Apache Cassandra 4.0 brings about a long awaited feature for tracking and logging database user activity. Primarily aimed at providing a robust set of audit capabilities allowing operators of Cassandra to meet external compliance obligations, it brings yet another enterprise feature into the database. Combining work for the full query log capability, the audit log capability provides operators with the ability to audit all DML DDL and DCL changes to either a binary file or a user configurable source (including the new Diagnostics notification changes).
This capability will go a long way toward helping Cassandra operators meet their SOX and PCI requirements. If you are interested in reading about the development of the feature you can follow along here: https://issues.apache.org/jira/browse/CASSANDRA-12151
From a performance perspective the changes appear to only have a fairly minor hit on throughput and latency when enabled, and no discernible impact when disabled. Expect to see 10% to 15% impact on mixed workload throughput and p99 latency.
By default audit logs are written in the BinLog format and Cassandra comes with tools for parsing and processing them to human readable formats. Cassandra also supports executing an archive command for simple processing of audit logs.
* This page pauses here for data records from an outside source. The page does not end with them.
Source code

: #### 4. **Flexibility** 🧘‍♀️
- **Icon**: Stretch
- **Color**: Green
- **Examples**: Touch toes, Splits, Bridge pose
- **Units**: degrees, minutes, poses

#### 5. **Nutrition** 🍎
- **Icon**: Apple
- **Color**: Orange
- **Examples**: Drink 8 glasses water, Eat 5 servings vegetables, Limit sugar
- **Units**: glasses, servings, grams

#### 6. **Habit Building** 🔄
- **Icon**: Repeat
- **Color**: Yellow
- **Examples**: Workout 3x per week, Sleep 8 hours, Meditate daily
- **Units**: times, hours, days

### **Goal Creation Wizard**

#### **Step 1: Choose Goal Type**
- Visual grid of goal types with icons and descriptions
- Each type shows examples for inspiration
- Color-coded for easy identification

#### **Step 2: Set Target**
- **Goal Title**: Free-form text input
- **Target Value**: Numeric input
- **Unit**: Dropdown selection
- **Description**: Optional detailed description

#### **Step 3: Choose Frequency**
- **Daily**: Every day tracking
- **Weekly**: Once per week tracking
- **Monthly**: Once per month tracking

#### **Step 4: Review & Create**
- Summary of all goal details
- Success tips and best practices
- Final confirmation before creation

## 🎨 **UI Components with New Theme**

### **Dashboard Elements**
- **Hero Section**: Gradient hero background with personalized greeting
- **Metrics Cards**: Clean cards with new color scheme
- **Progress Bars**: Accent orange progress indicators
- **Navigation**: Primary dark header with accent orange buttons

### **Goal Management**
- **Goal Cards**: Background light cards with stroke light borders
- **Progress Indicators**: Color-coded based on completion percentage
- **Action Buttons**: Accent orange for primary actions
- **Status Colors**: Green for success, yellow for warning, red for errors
Audited keyspaces, users, and command categories can be whitelisted and blacklisted. Audit logging can be enabled in cassandra.yaml.
What’s the Difference Between Audit Logging, Full Query Logging and Diagnostic Events?
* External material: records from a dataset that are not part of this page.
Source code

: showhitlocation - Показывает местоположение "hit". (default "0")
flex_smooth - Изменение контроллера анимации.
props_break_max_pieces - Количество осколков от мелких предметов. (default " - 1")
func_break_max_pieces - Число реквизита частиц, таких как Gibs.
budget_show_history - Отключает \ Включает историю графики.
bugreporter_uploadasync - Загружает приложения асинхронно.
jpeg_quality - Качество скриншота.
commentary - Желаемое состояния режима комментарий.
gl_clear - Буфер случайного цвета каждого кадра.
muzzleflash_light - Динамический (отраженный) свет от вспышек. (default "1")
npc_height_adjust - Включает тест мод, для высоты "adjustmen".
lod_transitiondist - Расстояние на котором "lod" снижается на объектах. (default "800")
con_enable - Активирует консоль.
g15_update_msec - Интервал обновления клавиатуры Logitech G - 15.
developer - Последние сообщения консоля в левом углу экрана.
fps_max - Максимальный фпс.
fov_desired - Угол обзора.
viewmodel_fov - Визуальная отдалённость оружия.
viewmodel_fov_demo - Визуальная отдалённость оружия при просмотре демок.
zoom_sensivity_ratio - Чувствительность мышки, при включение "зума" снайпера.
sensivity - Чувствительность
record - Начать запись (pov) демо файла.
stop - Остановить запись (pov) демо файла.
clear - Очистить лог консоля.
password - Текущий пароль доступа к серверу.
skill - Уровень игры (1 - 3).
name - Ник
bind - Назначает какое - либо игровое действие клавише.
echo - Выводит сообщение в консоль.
Both Audit logging (BinAuditLogger) and Full Query logging are managed internally by Apache Cassandra’s AuditLogManager. Both implement IAuditLogger, but are predefined in Apache Cassandra. The main difference is that the full query log receives AuditLogEntries before being processed by the AuditLogFilter. Both the FQL and BAL leverage the same BinLog format and share a common implementation of it.
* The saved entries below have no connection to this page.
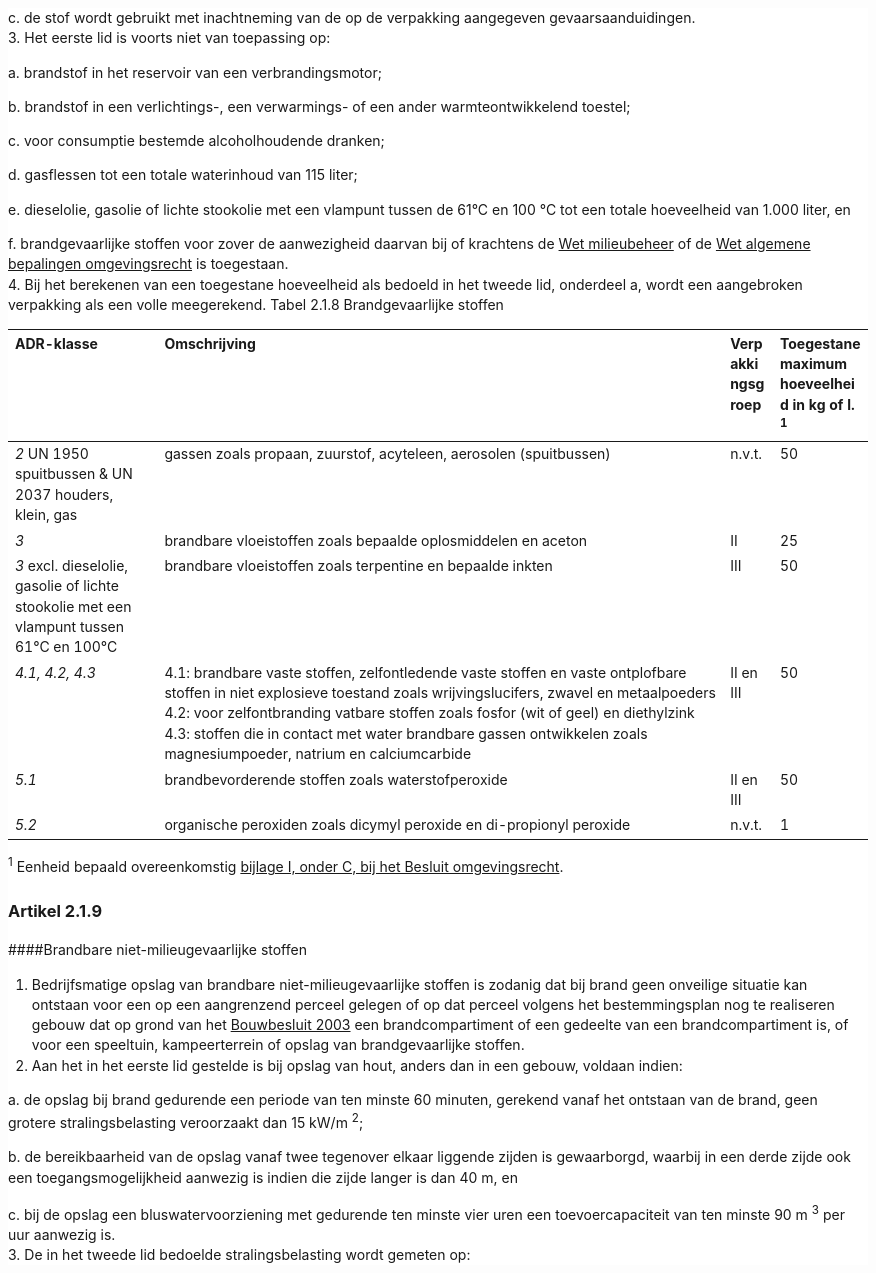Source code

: c. de stof wordt gebruikt met inachtneming van de op de verpakking aangegeven gevaarsaanduidingen.     
3.  Het eerste lid is voorts niet van toepassing op: 

a. brandstof in het reservoir van een verbrandingsmotor;  

b. brandstof in een verlichtings-, een verwarmings- of een ander warmteontwikkelend toestel;  

c. voor consumptie bestemde alcoholhoudende dranken;  

d. gasflessen tot een totale waterinhoud van 115 liter;  

e. dieselolie, gasolie of lichte stookolie met een vlampunt tussen de 61°C en 100 °C tot een totale hoeveelheid van 1.000 liter, en  

f. brandgevaarlijke stoffen voor zover de aanwezigheid daarvan bij of krachtens de [Wet milieubeheer](../../../wet/wet/milieubeheer/BWBR0003245/README.md) of de [Wet algemene bepalingen omgevingsrecht](../../../wet/wet/algemene/bepalingen/omgevingsrecht/BWBR0024779/README.md) is toegestaan.     
4.  Bij het berekenen van een toegestane hoeveelheid als bedoeld in het tweede lid, onderdeel a, wordt een aangebroken verpakking als een volle meegerekend.   Tabel 2.1.8 Brandgevaarlijke stoffen 

| ADR-klasse  | Omschrijving  | Verpakkingsgroep  | Toegestane maximum hoeveelheid in kg of l. <sup>1</sup>  |
|:---|:---|:---|:---|
|  *2*   UN 1950 spuitbussen & UN 2037 houders, klein, gas  | gassen zoals propaan, zuurstof, acyteleen, aerosolen (spuitbussen)  | n.v.t.  | 50  |
|  *3*   | brandbare vloeistoffen zoals bepaalde oplosmiddelen en aceton  | II  | 25  |
|  *3*   excl. dieselolie, gasolie of lichte stookolie met een vlampunt tussen 61°C en 100°C  | brandbare vloeistoffen zoals terpentine en bepaalde inkten  | III  | 50  |
|  *4.1, 4.2, 4.3*   | 4.1: brandbare vaste stoffen, zelfontledende vaste stoffen en vaste ontplofbare stoffen in niet explosieve toestand zoals wrijvingslucifers, zwavel en metaalpoeders  4.2: voor zelfontbranding vatbare stoffen zoals fosfor (wit of geel) en diethylzink  4.3: stoffen die in contact met water brandbare gassen ontwikkelen zoals magnesiumpoeder, natrium en calciumcarbide  | II en III  | 50  |
|  *5.1*   | brandbevorderende stoffen zoals waterstofperoxide  | II en III  | 50  |
|  *5.2*   | organische peroxiden zoals dicymyl peroxide en di-propionyl peroxide  | n.v.t.  | 1  |

<sup>1</sup> Eenheid bepaald overeenkomstig [bijlage I, onder C, bij het Besluit omgevingsrecht](../../../AMvB/besluit/omgevingsrecht/BWBR0027464/README.md).  

### Artikel  2.1.9  

####Brandbare niet-milieugevaarlijke stoffen

1.  Bedrijfsmatige opslag van brandbare niet-milieugevaarlijke stoffen is zodanig dat bij brand geen onveilige situatie kan ontstaan voor een op een aangrenzend perceel gelegen of op dat perceel volgens het bestemmingsplan nog te realiseren gebouw dat op grond van het [Bouwbesluit 2003](../../../AMvB/bouwbesluit/2003/BWBR0012727/README.md) een brandcompartiment of een gedeelte van een brandcompartiment is, of voor een speeltuin, kampeerterrein of opslag van brandgevaarlijke stoffen.   
2.  Aan het in het eerste lid gestelde is bij opslag van hout, anders dan in een gebouw, voldaan indien: 

a. de opslag bij brand gedurende een periode van ten minste 60 minuten, gerekend vanaf het ontstaan van de brand, geen grotere stralingsbelasting veroorzaakt dan 15 kW/m <sup>2</sup>;  

b. de bereikbaarheid van de opslag vanaf twee tegenover elkaar liggende zijden is gewaarborgd, waarbij in een derde zijde ook een toegangsmogelijkheid aanwezig is indien die zijde langer is dan 40 m, en  

c. bij de opslag een bluswatervoorziening met gedurende ten minste vier uren een toevoercapaciteit van ten minste 90 m <sup>3</sup> per uur aanwezig is.     
3.  De in het tweede lid bedoelde stralingsbelasting wordt gemeten op:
Diagnostic events are effectively a queue of internal events that happen in the node. There is an IAuditLogger implementation that publishes filtered LogEntries to the Diagnostics queue if users choose to consume audit records this way.
So think of it this way: Cassandra has an audit facility that enables both configurable audit on actions as well as a full query log, you can have as many AuditLoggers enabled as you want. Diagnostic events is a way for pushing events to client drivers using the CQL protocol and you can pipe AuditEvents to the Diagnostics system!
How Is This Different From Cassandra’s Change Data Capture(CDC) Mechanism?
Apache Cassandra has supported CDC on tables for some time now, however the implementation has always been a fairly low level and hard to consume mechanism. CDC in Cassandra is largely just an index into commitlog files that point to data relevant to the table with CDC enabled. It was then up to the consumer to read the commitlog format and do something with it. It also only just captured mutations that were persisted to disk.
Audit logging capability will log all reads, writes, login attempts, schema changes etc. Both features could be leveraged to build a proper CDC stream. I would hazard a guess that it’s probably easier to do with the IAuditLogger interface than consuming the CDC files!